What is Austrian Economics and why does it matter?
Having been a regular reader of, occasional writer for, and now sometimes-frenzied editor of Mises.org, I have a pretty good sense of the answer(s). But there's still something really spectacular about listening to Lew Rockwell read "Why Austrian Economics Matters" in his ongoing audiobook podcast series. (Yes, it's the voice, but it's also something more than the voice.)
The problem, though, with knowing deeper theory is that we become nitpickers. Some nits, in fact, won't leave us alone. These are distinctions that few will care about, but once I've spent any time struggling with the particulars of (for instance) property theory, they get a stranglehold on me.
Conventional economics teaches that if the benefits or costs of one person's economic decisions spill over onto others, an externality exists, and it ought to be corrected by the government through redistribution. But, broadly defined, externalities are inherent in every economic transaction because costs and benefits are ultimately subjective. I may be delighted to see factories belching smoke because I love industry. But that does not mean I should be taxed for the privilege of viewing them.
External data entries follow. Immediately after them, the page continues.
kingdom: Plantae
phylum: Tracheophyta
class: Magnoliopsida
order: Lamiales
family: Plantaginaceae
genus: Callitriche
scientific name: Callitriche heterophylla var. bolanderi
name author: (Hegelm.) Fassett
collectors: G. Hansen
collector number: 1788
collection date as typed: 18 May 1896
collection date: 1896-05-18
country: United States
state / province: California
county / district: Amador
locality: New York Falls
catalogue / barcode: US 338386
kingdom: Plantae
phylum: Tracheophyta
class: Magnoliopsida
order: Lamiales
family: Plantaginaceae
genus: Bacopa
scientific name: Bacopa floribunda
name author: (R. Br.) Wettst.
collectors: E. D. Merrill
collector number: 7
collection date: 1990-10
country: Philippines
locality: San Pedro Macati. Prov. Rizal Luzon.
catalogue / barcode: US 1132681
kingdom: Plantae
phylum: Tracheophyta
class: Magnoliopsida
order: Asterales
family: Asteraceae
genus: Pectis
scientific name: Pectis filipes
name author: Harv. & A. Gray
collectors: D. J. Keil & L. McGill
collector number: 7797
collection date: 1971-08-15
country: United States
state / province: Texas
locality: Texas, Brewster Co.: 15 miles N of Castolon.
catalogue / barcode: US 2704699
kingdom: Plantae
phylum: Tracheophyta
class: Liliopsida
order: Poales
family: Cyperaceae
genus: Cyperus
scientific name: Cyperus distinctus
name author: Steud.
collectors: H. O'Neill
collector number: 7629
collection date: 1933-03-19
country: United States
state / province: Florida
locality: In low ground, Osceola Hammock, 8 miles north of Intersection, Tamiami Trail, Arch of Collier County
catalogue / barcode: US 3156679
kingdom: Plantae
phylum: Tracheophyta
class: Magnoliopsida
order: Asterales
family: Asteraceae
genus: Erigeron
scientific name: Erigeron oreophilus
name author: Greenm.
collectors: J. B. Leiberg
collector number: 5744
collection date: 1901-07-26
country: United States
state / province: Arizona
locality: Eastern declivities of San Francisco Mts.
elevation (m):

Similarly, I may be offended that most men don't have beards, but that doesn't mean that the clean-shaven ought to be taxed to compensate me for my displeasure.
The Austrian School redefines externalities as occurring only with physical invasions of property, as when my neighbor dumps his trash in my yard."
And here I was, just recently stressing that Rothbardian property theory denies that property is physical. It therefore denies that invasions must be physical. If property is defined by use, then an invasion is whatever directly interferes with the use of your property.
If I homestead a patch of land to grow vegetables, and you come along and build a giant structure such that you block the sunlight from reaching my veggies, you have violated my property rights, despite the fact that everything you did was physically on your property and never physically violated mine.
In contrast, your radio transmissions do physically cross the spatial boundaries of my property without my permission, and yet, if they do no harm, there is no invasion.
I understand that Lew Rockwell was countering the absurd intersubjectivism of Coasean theory, and I'm not sure I have a suggested revision to the speech, given what a speech is and what it's supposed to achieve.
But I had a nit to pick, and what better place to pick it than on a private blog?